## THE TASK
What you return should match the data below exactly, with every entry reproduced.

·····

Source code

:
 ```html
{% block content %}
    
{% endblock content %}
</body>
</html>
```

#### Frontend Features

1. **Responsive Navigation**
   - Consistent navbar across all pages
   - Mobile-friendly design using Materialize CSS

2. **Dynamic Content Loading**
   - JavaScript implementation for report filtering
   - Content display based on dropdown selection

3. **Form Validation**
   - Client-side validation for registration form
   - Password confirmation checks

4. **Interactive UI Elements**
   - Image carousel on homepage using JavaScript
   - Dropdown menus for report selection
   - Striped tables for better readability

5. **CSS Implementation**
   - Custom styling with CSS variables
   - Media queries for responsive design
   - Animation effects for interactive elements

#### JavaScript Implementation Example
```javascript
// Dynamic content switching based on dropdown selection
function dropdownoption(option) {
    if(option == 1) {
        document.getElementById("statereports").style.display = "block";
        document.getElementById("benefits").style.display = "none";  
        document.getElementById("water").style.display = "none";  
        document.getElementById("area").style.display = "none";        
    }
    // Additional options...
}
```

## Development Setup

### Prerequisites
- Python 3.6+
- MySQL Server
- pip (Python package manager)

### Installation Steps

·····

## RESPONSE
Source code

:
 ```html
{% block content %}
    
{% endblock content %}
</body>
</html>
```

#### Frontend Features

1. **Responsive Navigation**
   - Consistent navbar across all pages
   - Mobile-friendly design using Materialize CSS

2. **Dynamic Content Loading**
   - JavaScript implementation for report filtering
   - Content display based on dropdown selection

3. **Form Validation**
   - Client-side validation for registration form
   - Password confirmation checks

4. **Interactive UI Elements**
   - Image carousel on homepage using JavaScript
   - Dropdown menus for report selection
   - Striped tables for better readability

5. **CSS Implementation**
   - Custom styling with CSS variables
   - Media queries for responsive design
   - Animation effects for interactive elements

#### JavaScript Implementation Example
```javascript
// Dynamic content switching based on dropdown selection
function dropdownoption(option) {
    if(option == 1) {
        document.getElementById("statereports").style.display = "block";
        document.getElementById("benefits").style.display = "none";  
        document.getElementById("water").style.display = "none";  
        document.getElementById("area").style.display = "none";        
    }
    // Additional options...
}
```

## Development Setup

### Prerequisites
- Python 3.6+
- MySQL Server
- pip (Python package manager)

### Installation Steps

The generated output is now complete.